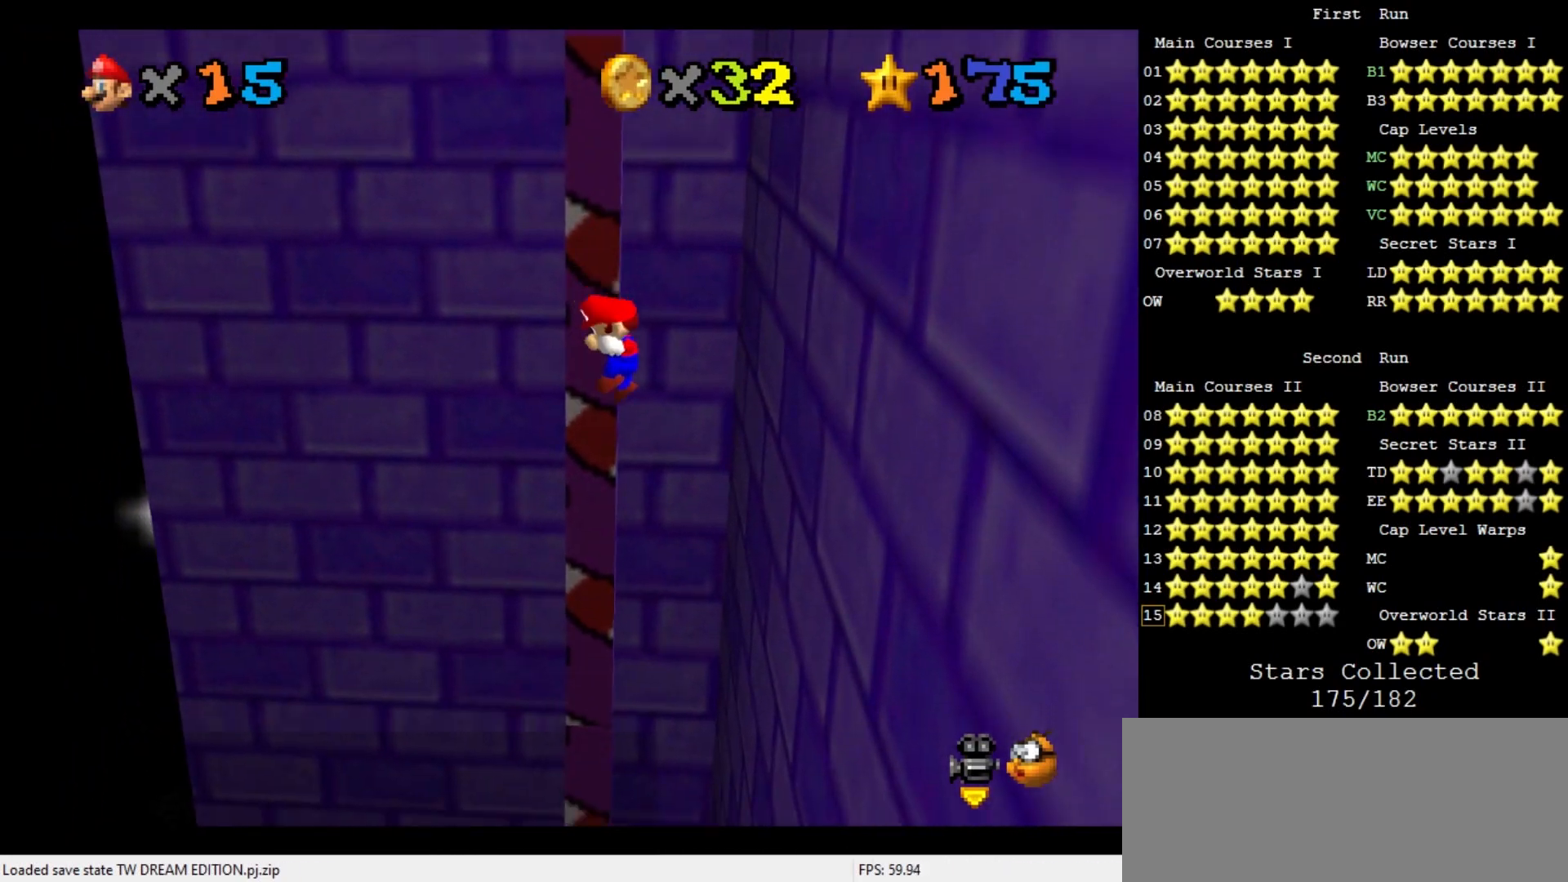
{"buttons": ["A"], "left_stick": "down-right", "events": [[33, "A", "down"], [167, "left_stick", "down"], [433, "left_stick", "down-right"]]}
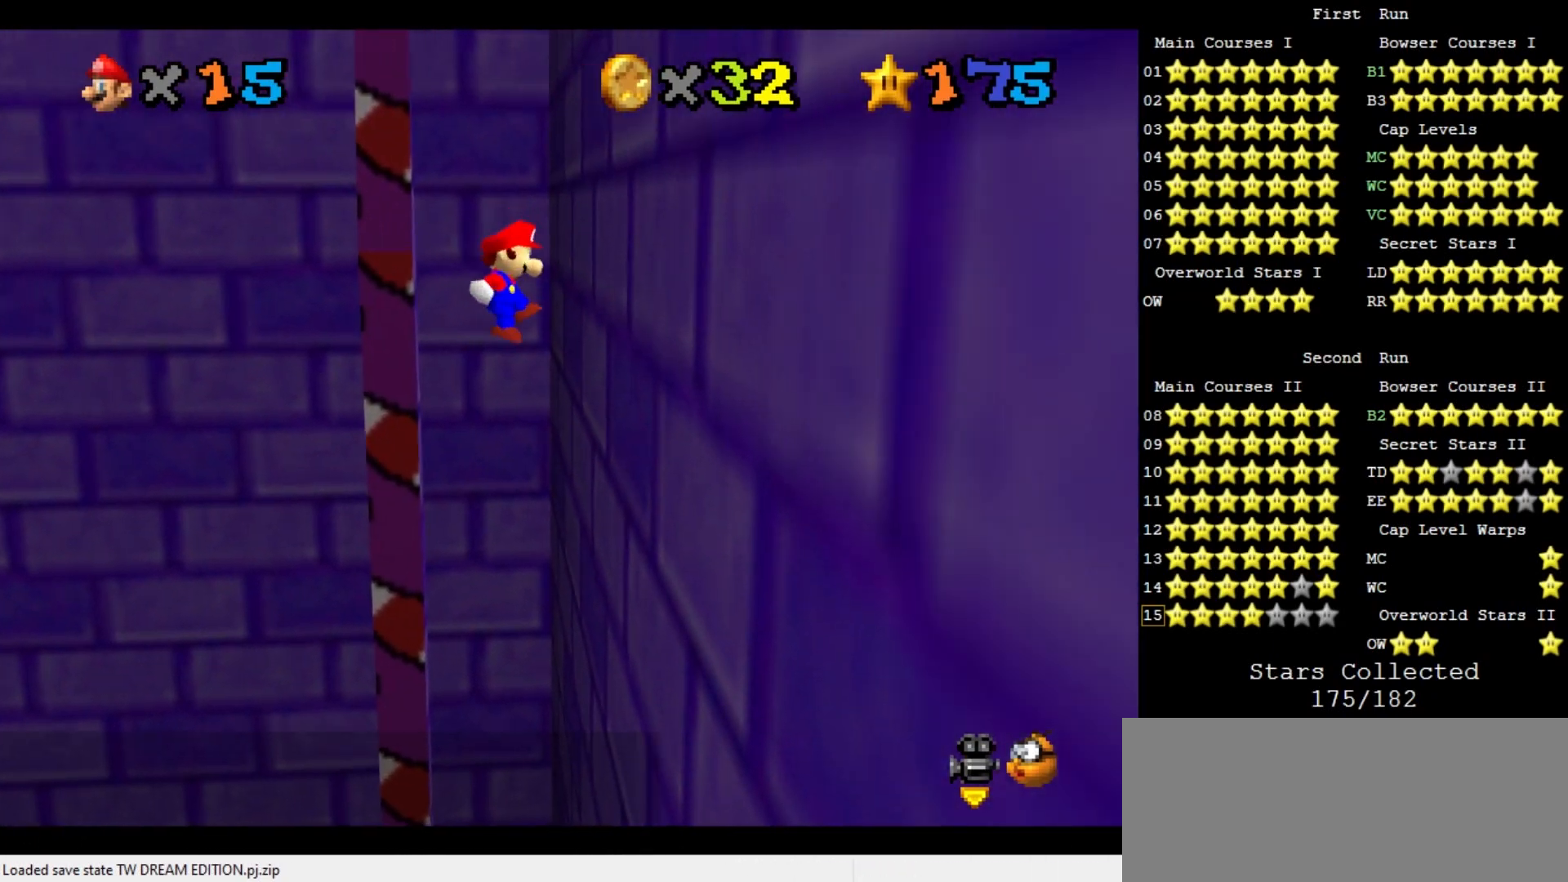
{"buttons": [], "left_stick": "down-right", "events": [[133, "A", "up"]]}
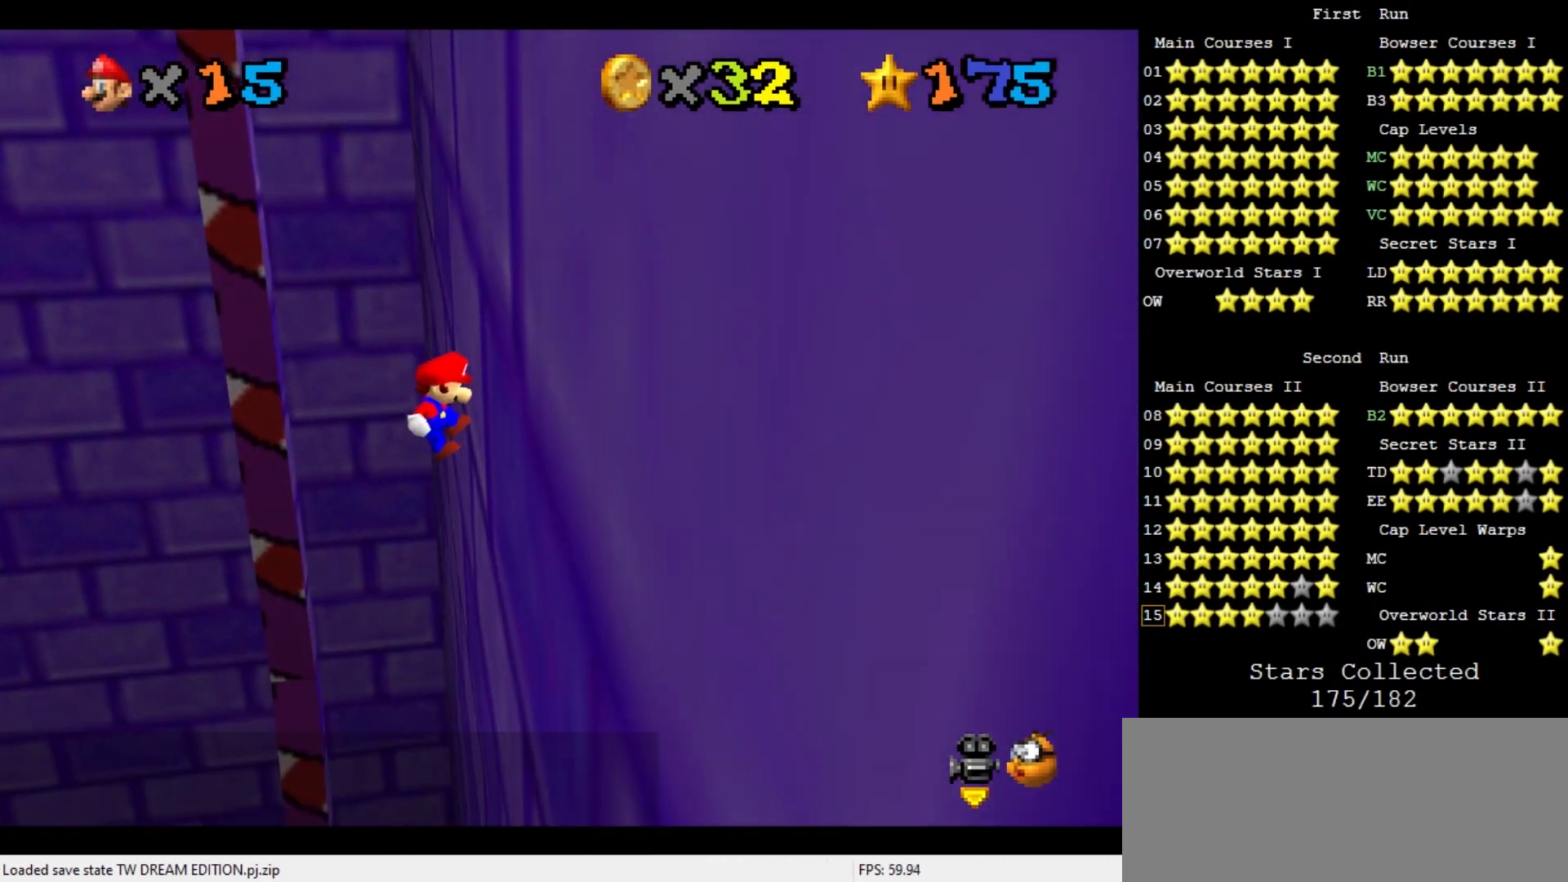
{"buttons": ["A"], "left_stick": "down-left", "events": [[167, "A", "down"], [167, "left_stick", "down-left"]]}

Action item —
Output nothing but an exact retyping of the material, pictures excluded.

Task solution —
{"buttons": ["A"], "left_stick": "down-right", "events": [[33, "A", "down"], [167, "left_stick", "down"], [433, "left_stick", "down-right"]]}
{"buttons": [], "left_stick": "down-right", "events": [[133, "A", "up"]]}
{"buttons": ["A"], "left_stick": "down-left", "events": [[167, "A", "down"], [167, "left_stick", "down-left"]]}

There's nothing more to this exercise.